DOCUMENT SECTION section start

Git Product home page Git Product logo

spuristo's Introduction

SPURISTO (Tracker in Esperanto)

Build Status

Inspired by

This project is inspired by Komadu project

Tracking what?

Who, When and how data was created, with as many context information as needed. And this is currently the kind of (simple for now) visualization Spuristo can provide:

Data Lineage

How to run the project

Start two Docker containers: RabbitMQ and ArangoDB

docker run -d --hostname localhost --name rabbit -p 8880:15672 -p 5672:5672 -p 5671:5671 -p 4369:4369 -p 25672:25672 -e RABBITMQ_DEFAULT_USER=admin -e RABBITMQ_DEFAULT_PASS=admin rabbitmq:3-management
docker run -e ARANGO_ROOT_PASSWORD=root -p 8529:8529 -d -v /Users/dmartin/arangodata:/var/lib/arangodb3 arangodb

Then start the (Spring Boot) application:

mvn spring-boot:run

You are ready to go.

You can publish data in RabbitMQ queues and look at the relations between entities with this URL:

http://localhost:6789/path?key=YourEntityKeyHere

What data can be?

3 types of data for now:

  • Entity
  • Activity
  • Agent

They all extend in a way or another a common type, called Thing (for now, not found something more clear to describe this ... thing :) ).

And one 'edge':

  • Relation

JSON format of these "Things"

An Entity:

  {
    "entity": {
      "key": "entity1",
      "clazz": "entity",
      "attributes": [
        {
          "name": "role",
          "value": {
            "abc": "ABC",
            "def": "DEF",
            "ghi": "GHI",
            "klm": "KLM"
          }
        },
        {
          "name": "label",
          "value": {
            "_default": "attribute1"
          }
        },
        {
          "name": "location",
          "value": {
            "_default": "attribute2"

DOCUMENT SECTION section end
DATASET section start

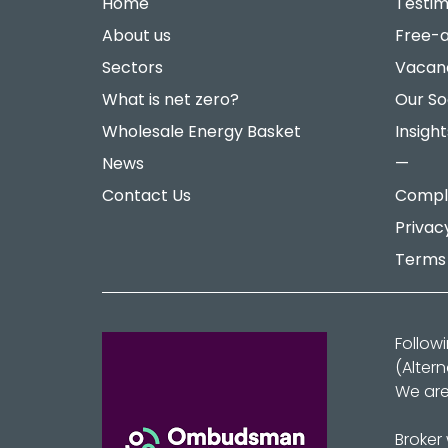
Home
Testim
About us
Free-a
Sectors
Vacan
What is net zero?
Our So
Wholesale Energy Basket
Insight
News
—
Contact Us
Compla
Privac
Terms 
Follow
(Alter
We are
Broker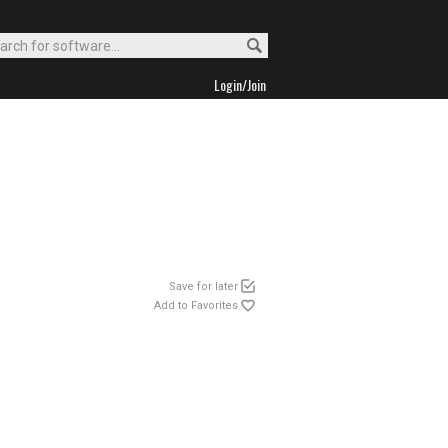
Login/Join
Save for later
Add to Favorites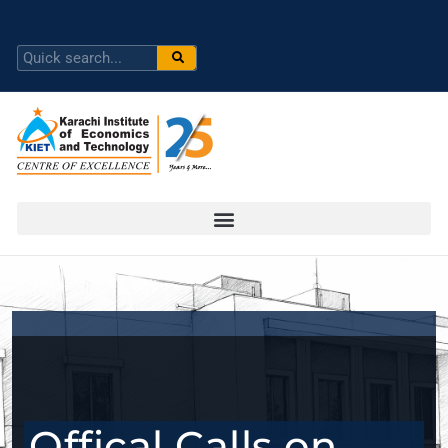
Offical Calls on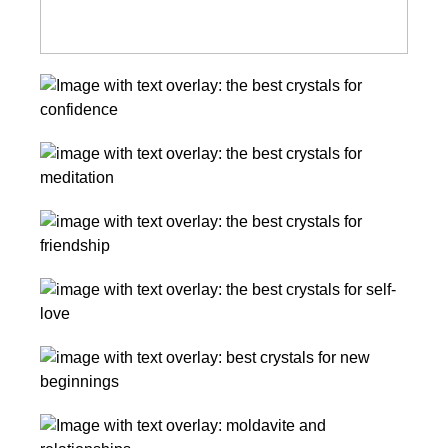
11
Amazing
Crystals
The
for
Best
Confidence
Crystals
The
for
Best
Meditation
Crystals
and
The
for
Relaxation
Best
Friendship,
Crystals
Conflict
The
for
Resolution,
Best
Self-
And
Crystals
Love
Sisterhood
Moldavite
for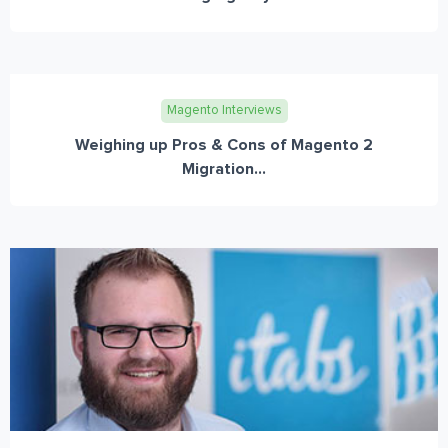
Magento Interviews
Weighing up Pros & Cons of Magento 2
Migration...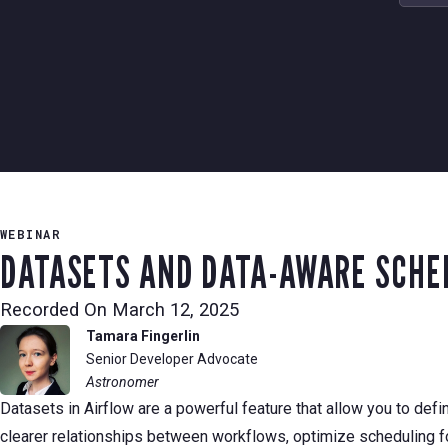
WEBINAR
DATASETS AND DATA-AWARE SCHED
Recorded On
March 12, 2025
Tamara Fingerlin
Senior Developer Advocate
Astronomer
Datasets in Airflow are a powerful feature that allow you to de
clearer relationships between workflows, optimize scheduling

DATASET section end
DATASET section start

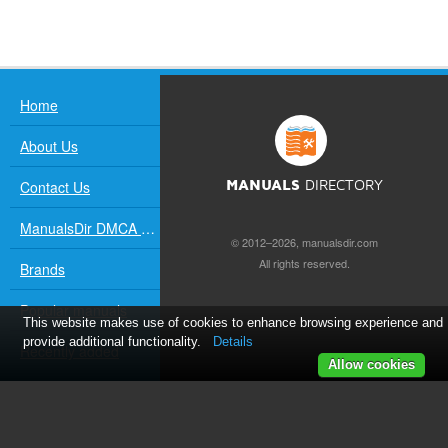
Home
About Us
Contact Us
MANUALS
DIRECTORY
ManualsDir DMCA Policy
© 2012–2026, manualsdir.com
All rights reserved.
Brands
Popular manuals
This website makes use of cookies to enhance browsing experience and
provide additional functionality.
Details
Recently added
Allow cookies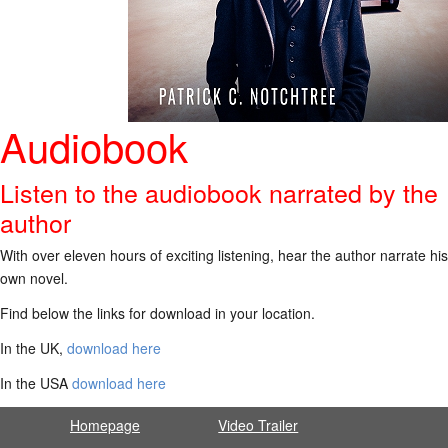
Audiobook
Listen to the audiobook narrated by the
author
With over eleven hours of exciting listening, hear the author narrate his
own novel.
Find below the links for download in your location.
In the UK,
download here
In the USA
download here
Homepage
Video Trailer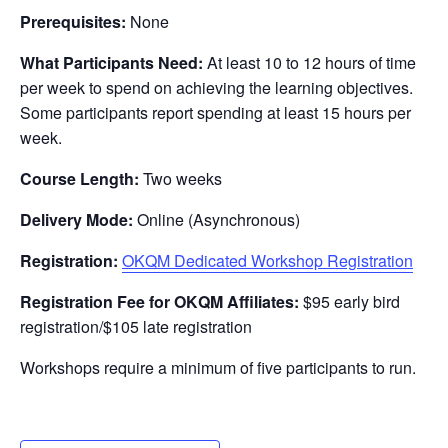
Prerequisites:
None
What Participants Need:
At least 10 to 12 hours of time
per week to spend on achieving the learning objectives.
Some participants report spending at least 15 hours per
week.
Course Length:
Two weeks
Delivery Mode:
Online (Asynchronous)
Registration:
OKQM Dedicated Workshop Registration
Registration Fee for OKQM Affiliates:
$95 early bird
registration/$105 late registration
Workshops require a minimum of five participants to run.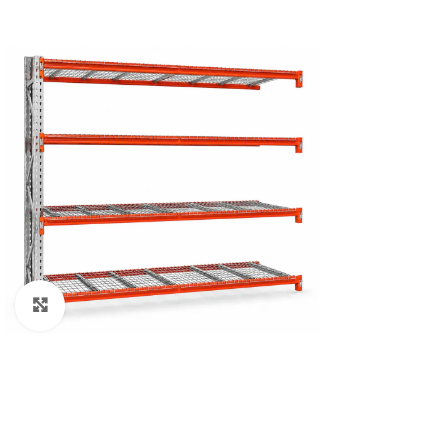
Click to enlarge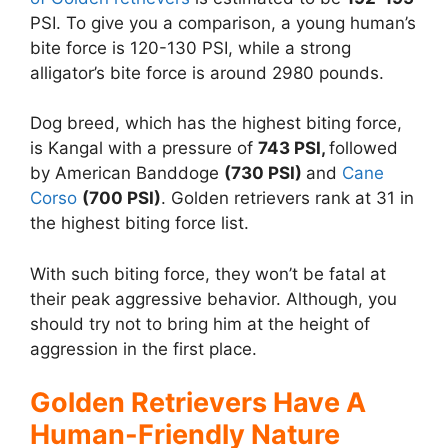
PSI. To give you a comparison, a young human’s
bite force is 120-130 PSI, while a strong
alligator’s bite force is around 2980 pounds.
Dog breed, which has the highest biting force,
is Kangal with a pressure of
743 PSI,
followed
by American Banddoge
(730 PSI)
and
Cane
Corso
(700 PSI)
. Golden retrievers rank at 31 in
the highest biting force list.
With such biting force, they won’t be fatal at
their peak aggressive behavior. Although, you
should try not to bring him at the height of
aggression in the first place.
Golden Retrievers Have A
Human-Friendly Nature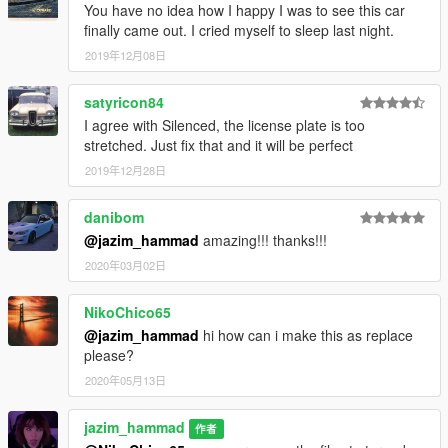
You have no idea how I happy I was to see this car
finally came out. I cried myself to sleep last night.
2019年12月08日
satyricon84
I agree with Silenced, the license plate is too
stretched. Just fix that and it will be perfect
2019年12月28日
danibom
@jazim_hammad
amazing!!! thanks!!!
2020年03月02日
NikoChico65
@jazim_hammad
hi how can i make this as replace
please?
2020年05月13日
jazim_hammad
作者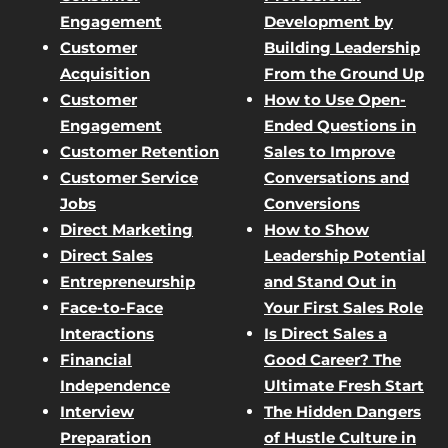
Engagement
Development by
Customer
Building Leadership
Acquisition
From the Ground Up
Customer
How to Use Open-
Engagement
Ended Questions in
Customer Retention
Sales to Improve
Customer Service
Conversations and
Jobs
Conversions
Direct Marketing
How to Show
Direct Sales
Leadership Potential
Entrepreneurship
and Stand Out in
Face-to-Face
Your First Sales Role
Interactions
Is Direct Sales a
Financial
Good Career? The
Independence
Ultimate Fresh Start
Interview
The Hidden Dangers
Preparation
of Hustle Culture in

DATASET section end

*TASK DIRECTIONS*
Answer these questions from the Spuristo introduction:
(a) What does the name Spuristo mean in Esperanto?
(b) Which two Docker containers have to be started before running the application?
(c) What common type do Entity, Activity, and Agent all extend?
Rely only on the Spuristo introduction for what comes next.

*ANSWER BOX*
(a) Tracker.
(b) RabbitMQ and ArangoDB.
(c) Thing.